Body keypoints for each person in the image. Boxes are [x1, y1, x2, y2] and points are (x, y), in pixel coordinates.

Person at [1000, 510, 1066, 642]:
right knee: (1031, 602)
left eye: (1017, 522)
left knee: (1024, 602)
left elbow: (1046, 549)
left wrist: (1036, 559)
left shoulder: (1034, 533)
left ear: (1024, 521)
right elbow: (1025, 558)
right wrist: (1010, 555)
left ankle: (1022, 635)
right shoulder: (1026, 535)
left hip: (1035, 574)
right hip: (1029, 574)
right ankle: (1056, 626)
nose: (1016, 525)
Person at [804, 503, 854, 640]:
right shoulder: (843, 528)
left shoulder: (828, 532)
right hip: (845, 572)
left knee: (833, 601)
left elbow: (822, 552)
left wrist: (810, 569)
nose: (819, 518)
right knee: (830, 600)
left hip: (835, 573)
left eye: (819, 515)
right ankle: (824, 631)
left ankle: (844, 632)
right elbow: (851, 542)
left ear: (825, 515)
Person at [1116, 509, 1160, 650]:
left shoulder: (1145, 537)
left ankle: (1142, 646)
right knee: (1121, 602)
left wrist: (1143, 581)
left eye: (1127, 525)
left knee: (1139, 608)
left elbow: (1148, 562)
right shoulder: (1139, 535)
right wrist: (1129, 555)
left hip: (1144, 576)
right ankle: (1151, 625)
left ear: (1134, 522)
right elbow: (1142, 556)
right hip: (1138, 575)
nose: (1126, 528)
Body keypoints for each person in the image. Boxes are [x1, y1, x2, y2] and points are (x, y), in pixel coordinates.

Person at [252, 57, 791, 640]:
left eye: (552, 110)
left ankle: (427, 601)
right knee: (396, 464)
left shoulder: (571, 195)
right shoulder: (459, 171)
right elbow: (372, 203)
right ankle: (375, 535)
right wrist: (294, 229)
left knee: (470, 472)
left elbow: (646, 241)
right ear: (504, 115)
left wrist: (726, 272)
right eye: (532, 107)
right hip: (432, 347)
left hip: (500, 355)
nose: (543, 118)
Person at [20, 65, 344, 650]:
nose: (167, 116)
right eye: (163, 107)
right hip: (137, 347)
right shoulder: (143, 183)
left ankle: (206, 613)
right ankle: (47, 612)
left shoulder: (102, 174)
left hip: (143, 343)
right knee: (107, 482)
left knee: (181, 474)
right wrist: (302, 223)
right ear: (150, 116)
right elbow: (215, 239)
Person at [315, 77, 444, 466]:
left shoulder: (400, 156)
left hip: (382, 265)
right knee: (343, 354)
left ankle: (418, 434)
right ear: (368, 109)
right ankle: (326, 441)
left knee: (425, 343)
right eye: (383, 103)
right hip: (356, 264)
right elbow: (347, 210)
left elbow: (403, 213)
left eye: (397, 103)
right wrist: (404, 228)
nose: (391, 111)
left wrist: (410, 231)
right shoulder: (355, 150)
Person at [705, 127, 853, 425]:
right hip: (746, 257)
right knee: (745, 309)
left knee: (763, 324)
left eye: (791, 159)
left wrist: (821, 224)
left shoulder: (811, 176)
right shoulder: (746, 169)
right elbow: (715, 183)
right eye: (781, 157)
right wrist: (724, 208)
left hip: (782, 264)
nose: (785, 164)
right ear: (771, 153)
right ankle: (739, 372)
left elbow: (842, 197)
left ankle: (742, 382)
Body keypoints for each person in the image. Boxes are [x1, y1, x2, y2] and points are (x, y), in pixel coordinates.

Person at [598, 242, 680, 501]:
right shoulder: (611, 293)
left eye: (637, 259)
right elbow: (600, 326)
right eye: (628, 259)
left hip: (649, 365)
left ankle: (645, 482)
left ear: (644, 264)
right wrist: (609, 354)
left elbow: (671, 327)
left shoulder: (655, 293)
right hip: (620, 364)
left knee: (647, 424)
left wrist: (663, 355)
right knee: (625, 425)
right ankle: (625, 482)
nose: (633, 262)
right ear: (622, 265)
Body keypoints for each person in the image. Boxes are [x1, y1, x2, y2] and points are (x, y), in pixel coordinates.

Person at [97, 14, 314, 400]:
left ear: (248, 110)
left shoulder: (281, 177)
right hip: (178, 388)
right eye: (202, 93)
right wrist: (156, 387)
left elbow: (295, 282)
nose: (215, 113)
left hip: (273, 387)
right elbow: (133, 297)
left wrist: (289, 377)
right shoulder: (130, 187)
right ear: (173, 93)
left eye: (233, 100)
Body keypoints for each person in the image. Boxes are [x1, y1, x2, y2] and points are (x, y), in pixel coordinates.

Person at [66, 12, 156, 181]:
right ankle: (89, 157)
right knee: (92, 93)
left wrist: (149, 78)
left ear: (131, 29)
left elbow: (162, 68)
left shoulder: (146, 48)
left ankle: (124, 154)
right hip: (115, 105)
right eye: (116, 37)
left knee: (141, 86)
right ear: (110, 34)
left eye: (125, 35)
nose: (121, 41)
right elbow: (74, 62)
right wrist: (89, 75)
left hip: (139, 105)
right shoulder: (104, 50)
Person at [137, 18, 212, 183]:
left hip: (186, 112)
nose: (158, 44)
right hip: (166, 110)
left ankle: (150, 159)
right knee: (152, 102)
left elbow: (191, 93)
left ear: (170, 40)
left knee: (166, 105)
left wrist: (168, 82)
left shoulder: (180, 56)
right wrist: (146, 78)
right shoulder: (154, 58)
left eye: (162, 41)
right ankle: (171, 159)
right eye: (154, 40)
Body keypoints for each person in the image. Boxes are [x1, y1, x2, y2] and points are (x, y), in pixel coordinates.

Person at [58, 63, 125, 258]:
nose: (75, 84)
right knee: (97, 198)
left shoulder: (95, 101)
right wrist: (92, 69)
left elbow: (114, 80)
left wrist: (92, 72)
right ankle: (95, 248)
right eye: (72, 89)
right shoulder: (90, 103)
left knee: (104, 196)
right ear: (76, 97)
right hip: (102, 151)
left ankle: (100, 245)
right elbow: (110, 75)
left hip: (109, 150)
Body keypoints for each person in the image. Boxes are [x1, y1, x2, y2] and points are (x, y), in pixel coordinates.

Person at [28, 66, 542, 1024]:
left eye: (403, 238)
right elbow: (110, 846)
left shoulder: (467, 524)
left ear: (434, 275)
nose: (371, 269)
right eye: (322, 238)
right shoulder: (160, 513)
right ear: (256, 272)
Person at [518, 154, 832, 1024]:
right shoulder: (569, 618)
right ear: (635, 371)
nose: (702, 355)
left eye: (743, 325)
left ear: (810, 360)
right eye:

--*--

§ **Exercise brief**:
Please copy out the records exactly as they appear.

§ **Result for this task**:
Body keypoints for each person in the image. Boxes are [x1, y1, x2, y2] and points are (x, y), in pixel coordinates.

Person at [1000, 510, 1066, 642]:
right knee: (1031, 602)
left eye: (1017, 522)
left knee: (1024, 602)
left elbow: (1046, 549)
left wrist: (1036, 559)
left shoulder: (1034, 533)
left ear: (1024, 521)
right elbow: (1025, 558)
right wrist: (1010, 555)
left ankle: (1022, 635)
right shoulder: (1026, 535)
left hip: (1035, 574)
right hip: (1029, 574)
right ankle: (1056, 626)
nose: (1016, 525)
Person at [804, 503, 854, 640]:
right shoulder: (843, 528)
left shoulder: (828, 532)
right hip: (845, 572)
left knee: (833, 601)
left elbow: (822, 552)
left wrist: (810, 569)
nose: (819, 518)
right knee: (830, 600)
left hip: (835, 573)
left eye: (819, 515)
right ankle: (824, 631)
left ankle: (844, 632)
right elbow: (851, 542)
left ear: (825, 515)
Person at [1116, 509, 1160, 650]:
left shoulder: (1145, 537)
left ankle: (1142, 646)
right knee: (1121, 602)
left wrist: (1143, 581)
left eye: (1127, 525)
left knee: (1139, 608)
left elbow: (1148, 562)
right shoulder: (1139, 535)
right wrist: (1129, 555)
left hip: (1144, 576)
right ankle: (1151, 625)
left ear: (1134, 522)
right elbow: (1142, 556)
right hip: (1138, 575)
nose: (1126, 528)
Body keypoints for each person in the image. Boxes are [x1, y1, x2, y2] and points are (x, y), in pixel coordinates.

Person at [252, 57, 791, 640]:
left eye: (552, 110)
left ankle: (427, 601)
right knee: (396, 464)
left shoulder: (571, 195)
right shoulder: (459, 171)
right elbow: (372, 203)
right ankle: (375, 535)
right wrist: (294, 229)
left knee: (470, 472)
left elbow: (646, 241)
right ear: (504, 115)
left wrist: (726, 272)
right eye: (532, 107)
right hip: (432, 347)
left hip: (500, 355)
nose: (543, 118)
Person at [20, 65, 344, 650]:
nose: (167, 116)
right eye: (163, 107)
right hip: (137, 347)
right shoulder: (143, 183)
left ankle: (206, 613)
right ankle: (47, 612)
left shoulder: (102, 174)
left hip: (143, 343)
right knee: (107, 482)
left knee: (181, 474)
right wrist: (302, 223)
right ear: (150, 116)
right elbow: (215, 239)
Person at [315, 77, 444, 466]:
left shoulder: (400, 156)
left hip: (382, 265)
right knee: (343, 354)
left ankle: (418, 434)
right ear: (368, 109)
right ankle: (326, 441)
left knee: (425, 343)
right eye: (383, 103)
right hip: (356, 264)
right elbow: (347, 210)
left elbow: (403, 213)
left eye: (397, 103)
right wrist: (404, 228)
nose: (391, 111)
left wrist: (410, 231)
right shoulder: (355, 150)
Person at [705, 127, 853, 425]:
right hip: (746, 257)
right knee: (745, 309)
left knee: (763, 324)
left eye: (791, 159)
left wrist: (821, 224)
left shoulder: (811, 176)
right shoulder: (746, 169)
right elbow: (715, 183)
right eye: (781, 157)
right wrist: (724, 208)
left hip: (782, 264)
nose: (785, 164)
right ear: (771, 153)
right ankle: (739, 372)
left elbow: (842, 197)
left ankle: (742, 382)
Body keypoints for each person in the image. Boxes are [x1, y1, x2, y2] and points are (x, y), in pixel coordinates.

Person at [598, 242, 680, 501]:
right shoulder: (611, 293)
left eye: (637, 259)
right elbow: (600, 326)
right eye: (628, 259)
left hip: (649, 365)
left ankle: (645, 482)
left ear: (644, 264)
right wrist: (609, 354)
left elbow: (671, 327)
left shoulder: (655, 293)
right hip: (620, 364)
left knee: (647, 424)
left wrist: (663, 355)
right knee: (625, 425)
right ankle: (625, 482)
nose: (633, 262)
right ear: (622, 265)
Body keypoints for each person in the image. Boxes are [x1, y1, x2, y2] and points are (x, y), in pixel coordinates.

Person at [97, 14, 314, 400]:
left ear: (248, 110)
left shoulder: (281, 177)
right hip: (178, 388)
right eye: (202, 93)
right wrist: (156, 387)
left elbow: (295, 282)
nose: (215, 113)
left hip: (273, 387)
right elbow: (133, 297)
left wrist: (289, 377)
right shoulder: (130, 187)
right ear: (173, 93)
left eye: (233, 100)
Body keypoints for each person in the image. Boxes are [x1, y1, x2, y2] and points are (x, y), in pixel coordinates.

Person at [66, 12, 156, 181]:
right ankle: (89, 157)
right knee: (92, 93)
left wrist: (149, 78)
left ear: (131, 29)
left elbow: (162, 68)
left shoulder: (146, 48)
left ankle: (124, 154)
right hip: (115, 105)
right eye: (116, 37)
left knee: (141, 86)
right ear: (110, 34)
left eye: (125, 35)
nose: (121, 41)
right elbow: (74, 62)
right wrist: (89, 75)
left hip: (139, 105)
right shoulder: (104, 50)
Person at [137, 18, 212, 183]:
left hip: (186, 112)
nose: (158, 44)
right hip: (166, 110)
left ankle: (150, 159)
right knee: (152, 102)
left elbow: (191, 93)
left ear: (170, 40)
left knee: (166, 105)
left wrist: (168, 82)
left shoulder: (180, 56)
right wrist: (146, 78)
right shoulder: (154, 58)
left eye: (162, 41)
right ankle: (171, 159)
right eye: (154, 40)
Body keypoints for each person in the image. Boxes are [x1, y1, x2, y2] and points are (x, y), in pixel coordinates.

Person at [58, 63, 125, 258]:
nose: (75, 84)
right knee: (97, 198)
left shoulder: (95, 101)
right wrist: (92, 69)
left elbow: (114, 80)
left wrist: (92, 72)
right ankle: (95, 248)
right eye: (72, 89)
right shoulder: (90, 103)
left knee: (104, 196)
right ear: (76, 97)
right hip: (102, 151)
left ankle: (100, 245)
right elbow: (110, 75)
left hip: (109, 150)
Body keypoints for each person in the image. Boxes are [x1, y1, x2, y2] and points are (x, y), in pixel coordinates.

Person at [28, 66, 542, 1024]:
left eye: (403, 238)
right elbow: (110, 846)
left shoulder: (467, 524)
left ear: (434, 275)
nose: (371, 269)
right eye: (322, 238)
right shoulder: (160, 513)
right ear: (256, 272)
Person at [518, 154, 832, 1024]:
right shoulder: (569, 618)
right ear: (635, 371)
nose: (702, 355)
left eye: (743, 325)
left ear: (810, 360)
right eye:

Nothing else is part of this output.